Floating Point operators correctly rounded implementation

Question

I'm Implementing a floating point library in C, basically it's based on the IEEE standard. I've started with the addition.

I've some problem to understand the rounding.

Maybe an example could help

x = -3.652248e-11 
y = 1.263346e-10 
Cz = 8.981213e-11
Mz = 8.981214e-11
Cz = 8.98121e-11
Mz = 8.98121e-11
x = ae20a0a7
y = 2f0ae808
Cf = 2ec57fbc
Mf = 2ec57fbd
Cz = 457fbc
Mz = 457fbd
Ce = 5d
Me = 5d

In the above, x and y are random input value, Cz is the result of the C operator + and finally Mz is the result of my implementation.

Cf and Mf are bit representation of the final result. As you can see the final bit is different and i don't understand why. I've took inspiration for my implementation from an handbook of floating point arithmetic.

What I do not understand, I guess, is how actually the rounding is performed. My addition algorithm is based on the identity

x + y = (-1)^{sx}2^Ex(|x| + (-1)^(sx xor sy) |y| 2^{Ey-Ex})

where if I name the quantity

|z| = (|x| + (-1)^(sx xor sy) |y| 2^{Ey-Ex})

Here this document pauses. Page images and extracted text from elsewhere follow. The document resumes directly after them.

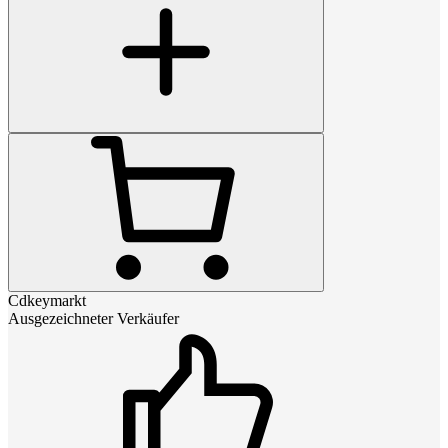
Cdkeymarkt
Ausgezeichneter Verkäufer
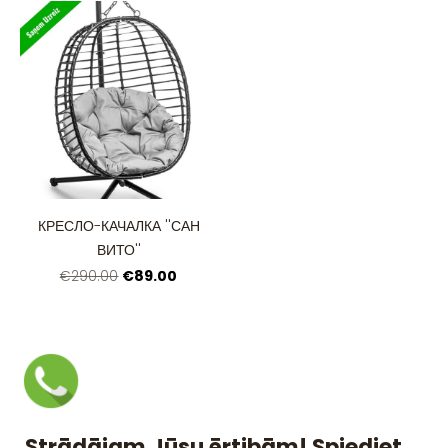
КРЕСЛО-КАЧАЛКА ''САН
ВИТО''
€89.00
€290.00
Strādājam Jūsu ērtibām! Spiediet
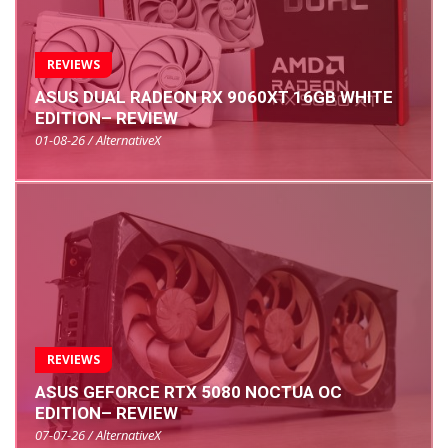
REVIEWS
ASUS DUAL RADEON RX 9060XT 16GB WHITE
EDITION– REVIEW
01-08-26 / AlternativeX
REVIEWS
ASUS GEFORCE RTX 5080 NOCTUA OC
EDITION– REVIEW
07-07-26 / AlternativeX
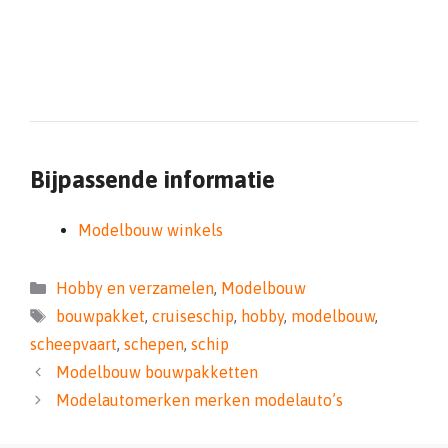
Bijpassende informatie
Modelbouw winkels
Categorieën
Hobby en verzamelen
,
Modelbouw
Tags
bouwpakket
,
cruiseschip
,
hobby
,
modelbouw
,
scheepvaart
,
schepen
,
schip
Modelbouw bouwpakketten
Modelautomerken merken modelauto’s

Basically the problem arises when I need to post-normalize the result using left shifting, be careful in my case |z| is always positive. Which rounding technique should be applied here in this case?

Answer 1

My copy of Muller et al. is on loan to a friend, so I can't double-check the algorithm that you're using specifically, but walking through addition of the values you list:

x = 0xae20a0a7 = -b1.01000001010000010100111 * 2^-35
y = 0x2f0ae808 = +b1.00010101110100000001000 * 2^-33

If we normalize x and y to a common exponent and add, we get the un-normalized infinitely precise result:

  b100.01010111010000000100000 * 2^-35
-   b1.01000001010000010100111 * 2^-35
-------------------------------------
   b11.00010101111111101111001 * 2^-35

Now normalize without rounding yet:

b1.10001010111111110111100 1 * 2^-34
                          ^
                          rounding point

The infinitely-precise result is exactly halfway between the two nearest floating-point numbers, so we choose the even one, and round down to

b1.10001010111111110111100 * 2^-34 = 0x2ec57fbc

Given that this is an exact halfway case, the most likely explanation for why you're not getting the correct answer is that you're not handling this ties to even part of the rounding rule correctly. If you try to round by simply adding half an ulp and truncating, you would get exactly the result you are observing.